Below are the CAB's proposed audit principles:
(i) Intervals: programmers will have the right to audit Affiliates once per year.
(ii) Range: programmers will have the right to audit the Affiliate's records for the preceding 3 year period, where necessary, to verify that payments remitted accurately reflect subscriber levels and contractual terms. (Note: a period previously audited should not be re-audited unless new information has surfaced, or there are probable grounds to re-audit)
(iii) Choice of Auditor: programmers will have the right to send either staff or third-party auditors to conduct audits.
(iv) Confidentiality: programme providers participating in a group audit agree to have the selected auditor sign a confidentiality agreement ensuring that any and all information related to unaffiliated programmer providers or distributors shall not be disclosed to other parties.
(v) Interest on shortfall: affiliates will be assessed an interest charge where the audit uncovers a shortfall in remittances.
(vi) Notice period: within 60 days of notification by a programming service of its intent to audit, the affiliate must agree to a mutually acceptable date for the commencement of the audit.

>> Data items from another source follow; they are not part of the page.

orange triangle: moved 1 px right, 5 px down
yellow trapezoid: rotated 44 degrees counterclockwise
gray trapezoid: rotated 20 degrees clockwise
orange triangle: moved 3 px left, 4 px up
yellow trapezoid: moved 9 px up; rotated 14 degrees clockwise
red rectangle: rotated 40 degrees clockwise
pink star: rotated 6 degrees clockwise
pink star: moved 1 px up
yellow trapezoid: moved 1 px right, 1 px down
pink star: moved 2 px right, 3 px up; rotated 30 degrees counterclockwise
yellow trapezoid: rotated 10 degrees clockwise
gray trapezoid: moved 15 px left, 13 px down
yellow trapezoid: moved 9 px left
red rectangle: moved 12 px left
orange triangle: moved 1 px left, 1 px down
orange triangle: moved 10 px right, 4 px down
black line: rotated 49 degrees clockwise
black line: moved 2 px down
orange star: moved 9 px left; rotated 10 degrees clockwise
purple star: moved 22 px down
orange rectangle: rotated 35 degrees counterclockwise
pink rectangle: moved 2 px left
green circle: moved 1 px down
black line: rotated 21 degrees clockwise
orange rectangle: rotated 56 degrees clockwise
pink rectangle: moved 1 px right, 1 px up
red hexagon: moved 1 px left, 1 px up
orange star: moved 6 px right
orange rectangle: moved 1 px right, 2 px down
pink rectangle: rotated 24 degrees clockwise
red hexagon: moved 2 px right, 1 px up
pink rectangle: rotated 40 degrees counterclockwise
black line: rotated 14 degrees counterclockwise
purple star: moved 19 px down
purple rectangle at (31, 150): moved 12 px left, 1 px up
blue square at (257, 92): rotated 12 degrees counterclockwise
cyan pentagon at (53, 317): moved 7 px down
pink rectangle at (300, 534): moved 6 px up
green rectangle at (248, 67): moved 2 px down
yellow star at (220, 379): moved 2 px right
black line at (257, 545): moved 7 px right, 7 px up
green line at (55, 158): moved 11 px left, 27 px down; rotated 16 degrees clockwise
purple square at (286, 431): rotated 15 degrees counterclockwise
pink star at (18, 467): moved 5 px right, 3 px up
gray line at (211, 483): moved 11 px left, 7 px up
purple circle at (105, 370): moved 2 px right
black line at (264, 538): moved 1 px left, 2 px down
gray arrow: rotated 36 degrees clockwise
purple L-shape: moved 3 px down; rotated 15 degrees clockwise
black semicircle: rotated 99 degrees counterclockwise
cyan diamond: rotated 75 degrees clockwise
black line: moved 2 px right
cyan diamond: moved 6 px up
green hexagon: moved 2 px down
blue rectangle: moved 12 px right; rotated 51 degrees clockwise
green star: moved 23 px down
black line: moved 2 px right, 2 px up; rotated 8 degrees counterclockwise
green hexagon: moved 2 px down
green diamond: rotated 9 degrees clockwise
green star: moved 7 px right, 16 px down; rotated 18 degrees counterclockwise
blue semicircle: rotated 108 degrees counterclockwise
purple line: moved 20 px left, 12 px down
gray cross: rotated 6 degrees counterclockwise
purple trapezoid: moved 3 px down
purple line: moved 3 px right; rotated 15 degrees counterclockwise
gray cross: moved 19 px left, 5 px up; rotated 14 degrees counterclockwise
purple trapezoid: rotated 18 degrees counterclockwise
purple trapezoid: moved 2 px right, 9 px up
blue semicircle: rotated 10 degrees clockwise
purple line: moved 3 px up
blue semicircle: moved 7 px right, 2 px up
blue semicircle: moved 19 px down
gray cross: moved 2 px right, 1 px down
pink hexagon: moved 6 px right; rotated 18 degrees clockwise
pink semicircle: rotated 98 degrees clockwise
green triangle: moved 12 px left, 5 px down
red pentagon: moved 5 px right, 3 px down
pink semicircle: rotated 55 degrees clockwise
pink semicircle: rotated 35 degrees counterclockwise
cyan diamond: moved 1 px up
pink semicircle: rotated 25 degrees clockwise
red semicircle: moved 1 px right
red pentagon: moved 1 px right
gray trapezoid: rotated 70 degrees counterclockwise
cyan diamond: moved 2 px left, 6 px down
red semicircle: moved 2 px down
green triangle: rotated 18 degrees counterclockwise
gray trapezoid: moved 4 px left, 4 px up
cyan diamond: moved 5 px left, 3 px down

(vii) Resolution: discrepancies will be resolved and settled within 30 days of receipt by the affiliate of the auditor's report.
(viii) Scope: the audit will establish whether affiliation payments were made in conformity to with affiliation agreements. As such, the scope of the audit might entail the reviewing and testing of any documents, business processes or information systems involved in the processing of affiliate payment information.
(ix) Administrative: programmers' auditor will have the right to retain copies of any documentation that directly serves to substantiate the auditor's conclusions. All relevant documentation, and the main point of contact, will be made available to the auditor as of the commencement of the audit.
(x) Pre-existing audit provisions: where audit provisions exist within existing affiliation agreements, those pre-existing provisions shall take precedence over the provisions contained within this framework.